Braves Field, Boston (1915-1952) and Nickerson Field
An overview of the field (Sourced from http://www.bu.edu/today/2012/braves-field-remembering-the-wigwam/, Boston Braves Historical Association).
A view of the field from the stands during a game (Sourced from http://www.bu.edu/today/2012/braves-field-remembering-the-wigwam-2/, Boston Public Library)
Backstory and Context
One of several historic ballparks in the area, like the close neighboring Huntington Avenue Grounds, the Braves Field was fairly long-standing and earned several nicknames over the course of time and evolution of the Boston Braves. At one point, it was nicknamed The Wigwam, then the Beehive, and then The Wigwam again as the Braves underwent various team changes.1
A significant amount of time and money went into developing the Braves Field over a period of decades, which changed its layout considerably from the original blueprint.
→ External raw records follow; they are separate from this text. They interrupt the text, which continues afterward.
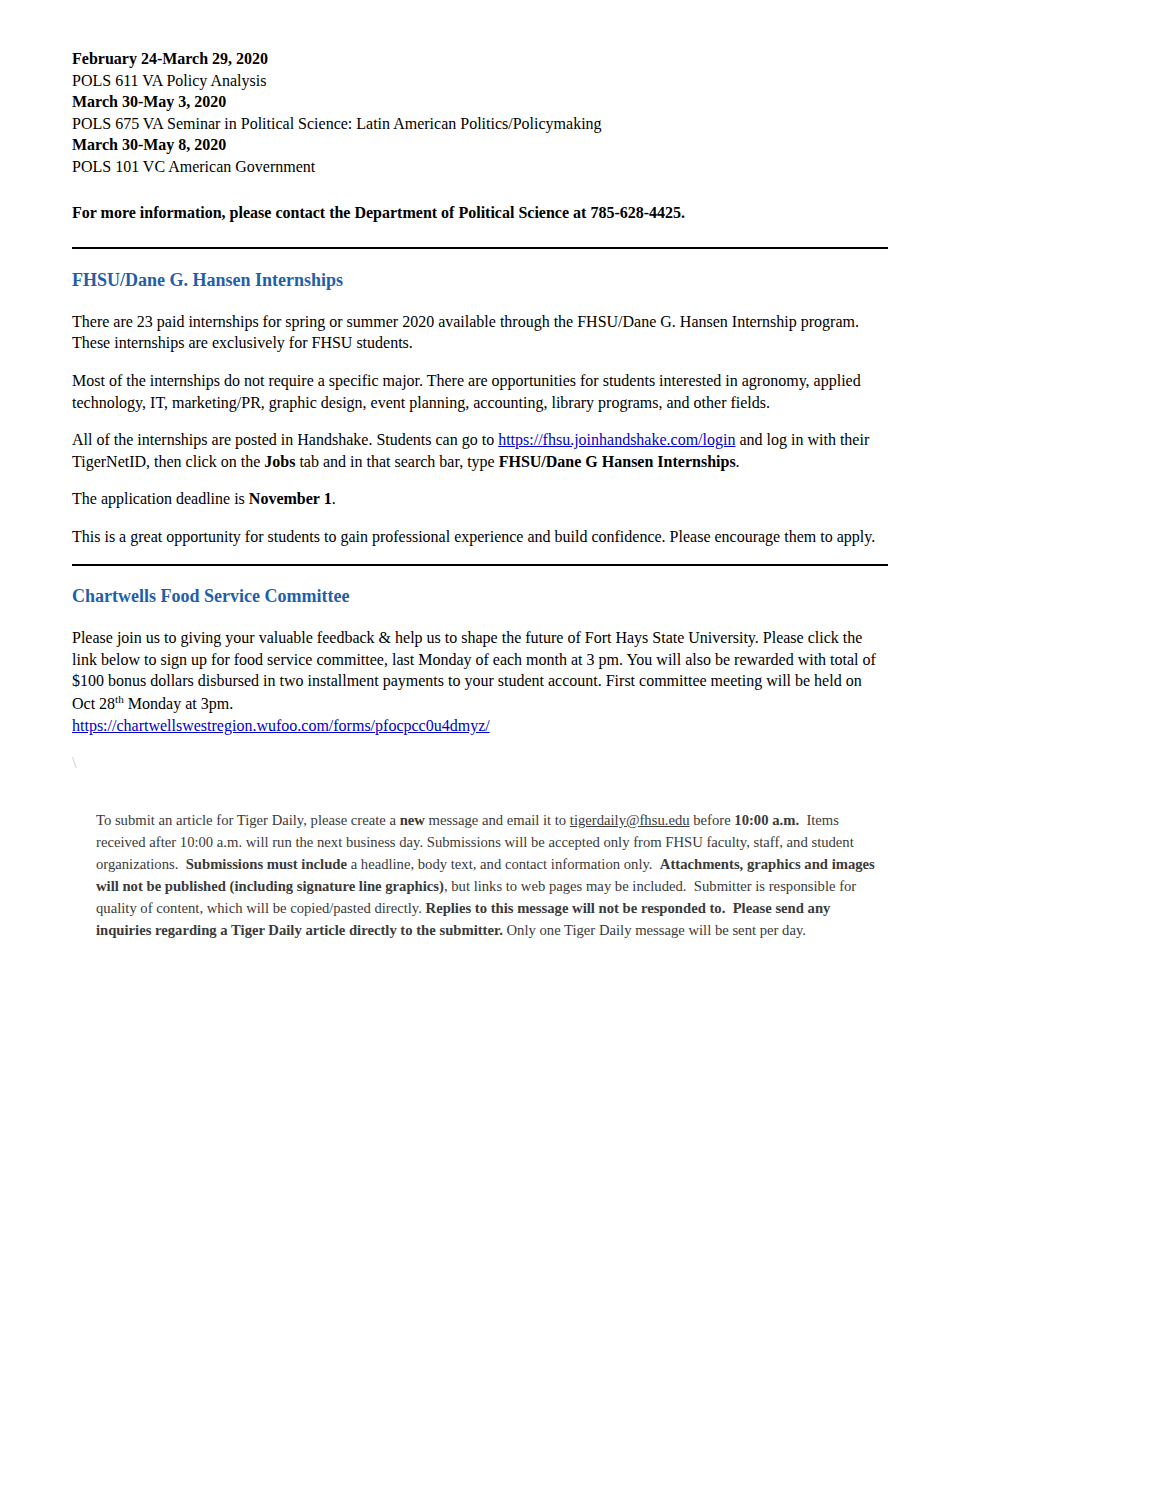February 24-March 29, 2020
POLS 611 VA Policy Analysis
March 30-May 3, 2020
POLS 675 VA Seminar in Political Science: Latin American Politics/Policymaking
March 30-May 8, 2020
POLS 101 VC American Government
For more information, please contact the Department of Political Science at 785-628-4425.
FHSU/Dane G. Hansen Internships
There are 23 paid internships for spring or summer 2020 available through the FHSU/Dane G. Hansen Internship program. These internships are exclusively for FHSU students.
Most of the internships do not require a specific major. There are opportunities for students interested in agronomy, applied technology, IT, marketing/PR, graphic design, event planning, accounting, library programs, and other fields.
All of the internships are posted in Handshake. Students can go to https://fhsu.joinhandshake.com/login and log in with their TigerNetID, then click on the Jobs tab and in that search bar, type FHSU/Dane G Hansen Internships.
The application deadline is November 1.
This is a great opportunity for students to gain professional experience and build confidence. Please encourage them to apply.
Chartwells Food Service Committee
Please join us to giving your valuable feedback & help us to shape the future of Fort Hays State University. Please click the link below to sign up for food service committee, last Monday of each month at 3 pm. You will also be rewarded with total of $100 bonus dollars disbursed in two installment payments to your student account. First committee meeting will be held on Oct 28th Monday at 3pm.
https://chartwellswestregion.wufoo.com/forms/pfocpcc0u4dmyz/
\
To submit an article for Tiger Daily, please create a new message and email it to tigerdaily@fhsu.edu before 10:00 a.m. Items received after 10:00 a.m. will run the next business day. Submissions will be accepted only from FHSU faculty, staff, and student organizations. Submissions must include a headline, body text, and contact information only. Attachments, graphics and images will not be published (including signature line graphics), but links to web pages may be included. Submitter is responsible for quality of content, which will be copied/pasted directly. Replies to this message will not be responded to. Please send any inquiries regarding a Tiger Daily article directly to the submitter. Only one Tiger Daily message will be sent per day.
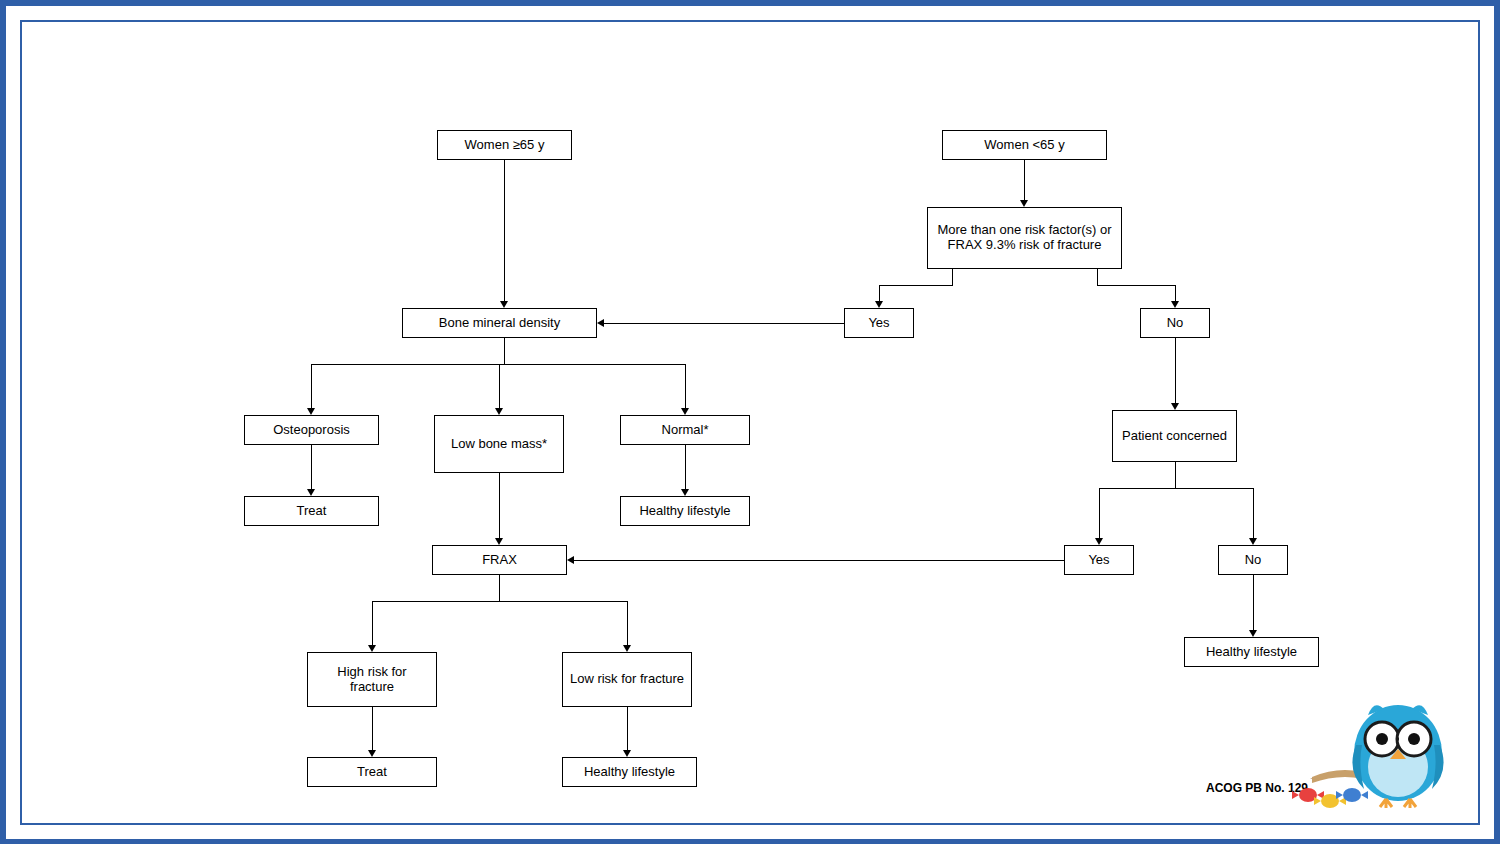Women ≥65 y
Women <65 y
More than one risk factor(s) or FRAX 9.3% risk of fracture
Yes
No
Bone mineral density
Patient concerned
Osteoporosis
Low bone mass*
Normal*
Treat
Healthy lifestyle
Yes
No
FRAX
Healthy lifestyle
High risk for fracture
Low risk for fracture
Treat
Healthy lifestyle
Women >=65 y -> Bone mineral density (vertical)
ACOG PB No. 129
Originally 402x550x402 feet, at least $500,000 was invested in expanding the field to accommodate the increasing demand by baseball fans. Thousands of new seats were added by shrinking the field’s dimensions, the score board was replaced, and cosmetic changes were made to update the stands and buildings surrounding the field. Despite these many renovations, the field didn’t always see enough action to justify its capacity, often receiving only enough visitors to fill a very small number of seats.Partially due to the troublingly low attendance at the Braves Field, it was suddenly and (to the public) unexpectedly closed in 1952. Unlike other historical fields in the area, though (such as the Huntington Avenue Grounds), much of the Braves Field remains standing today. Boston University acquired the property and integrated part of the existing structures, like stands and administrative offices, into the new Nickerson Field. The property is still owned and utilized by various Boston University athletics teams.